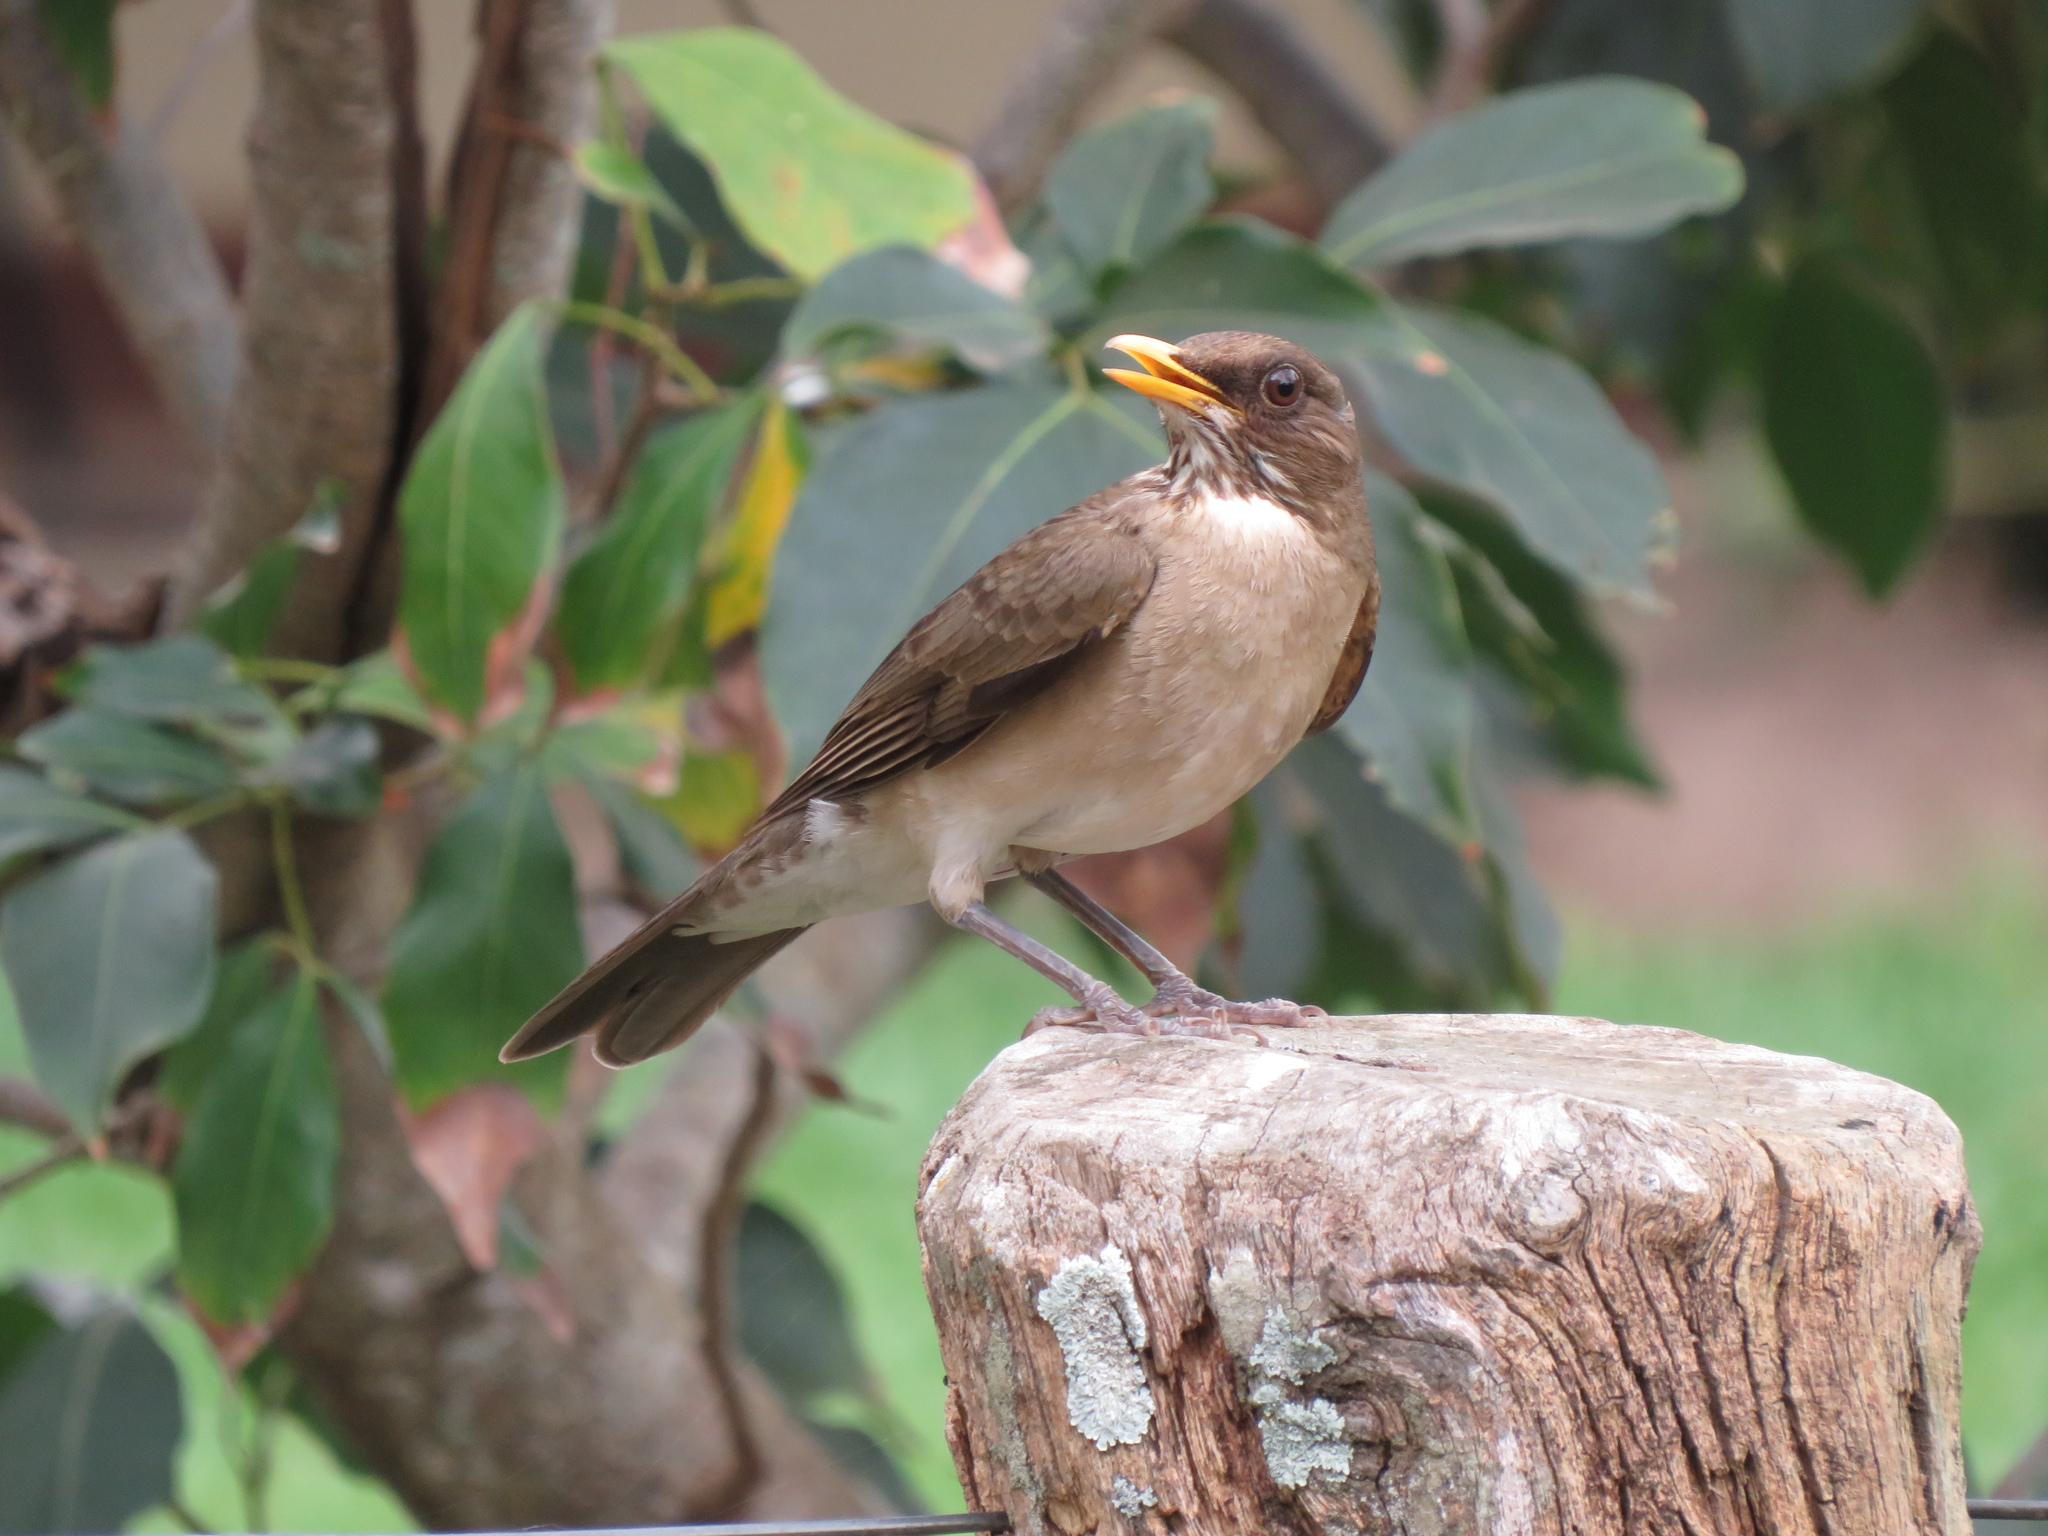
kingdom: Animalia
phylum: Chordata
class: Aves
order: Passeriformes
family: Turdidae
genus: Turdus
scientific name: Turdus amaurochalinus
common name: Creamy-bellied thrush
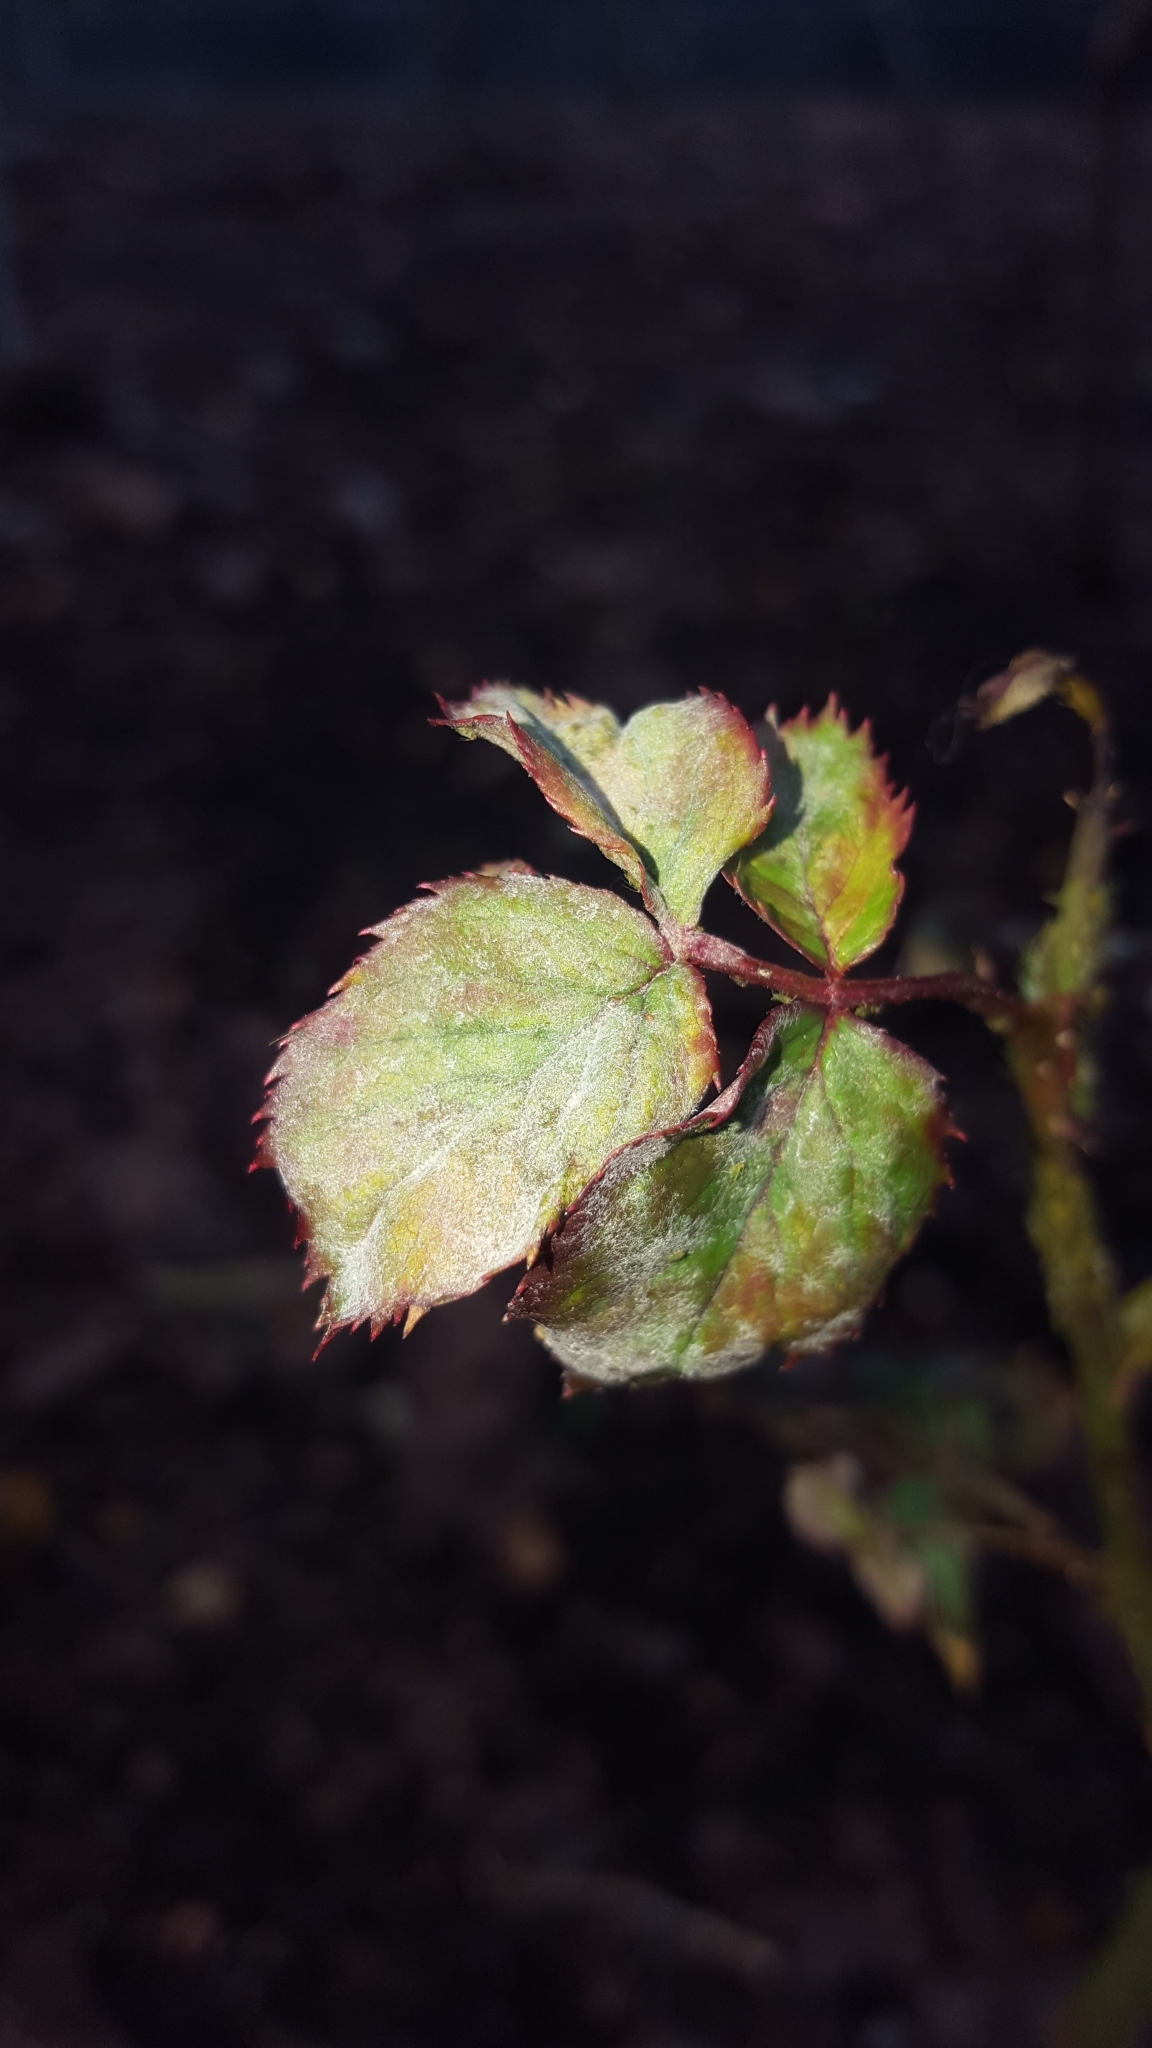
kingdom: Fungi
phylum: Ascomycota
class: Leotiomycetes
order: Helotiales
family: Erysiphaceae
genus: Podosphaera
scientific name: Podosphaera pannosa
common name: Rose mildew
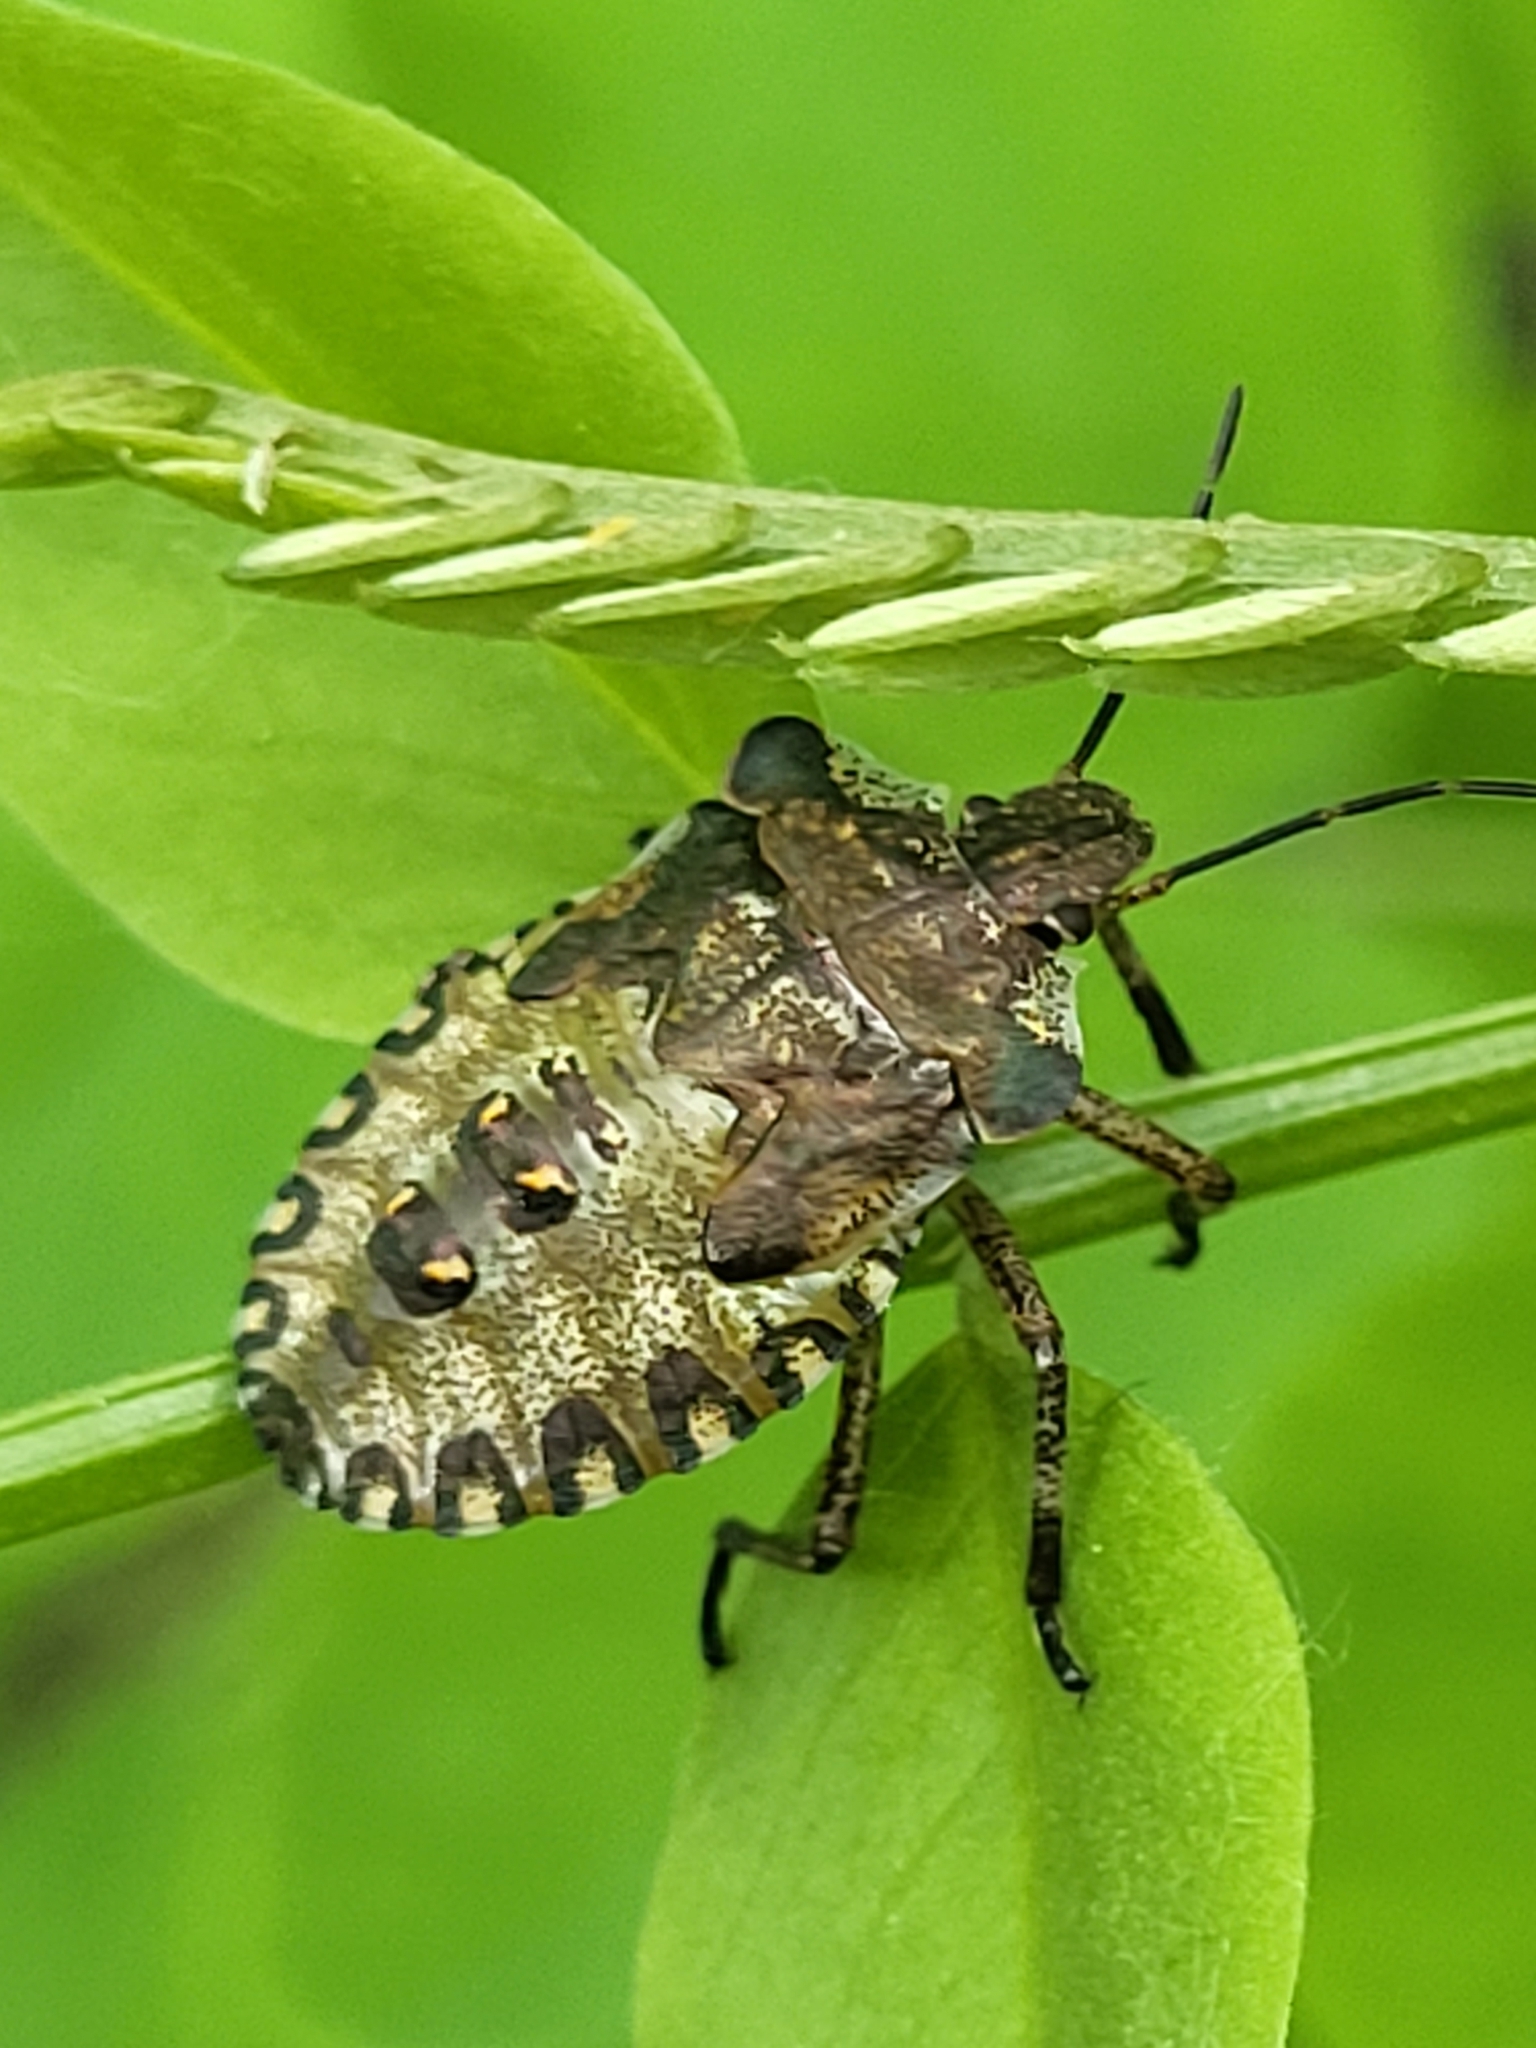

|---|

• **EXERCISE INSTRUCTIONS**: Pull every line from the data above that contains the string "name". Matches are case-sensitive.

• **TASK RESULT**:
scientific name: Turdus amaurochalinus
common name: Creamy-bellied thrush
scientific name: Podosphaera pannosa
common name: Rose mildew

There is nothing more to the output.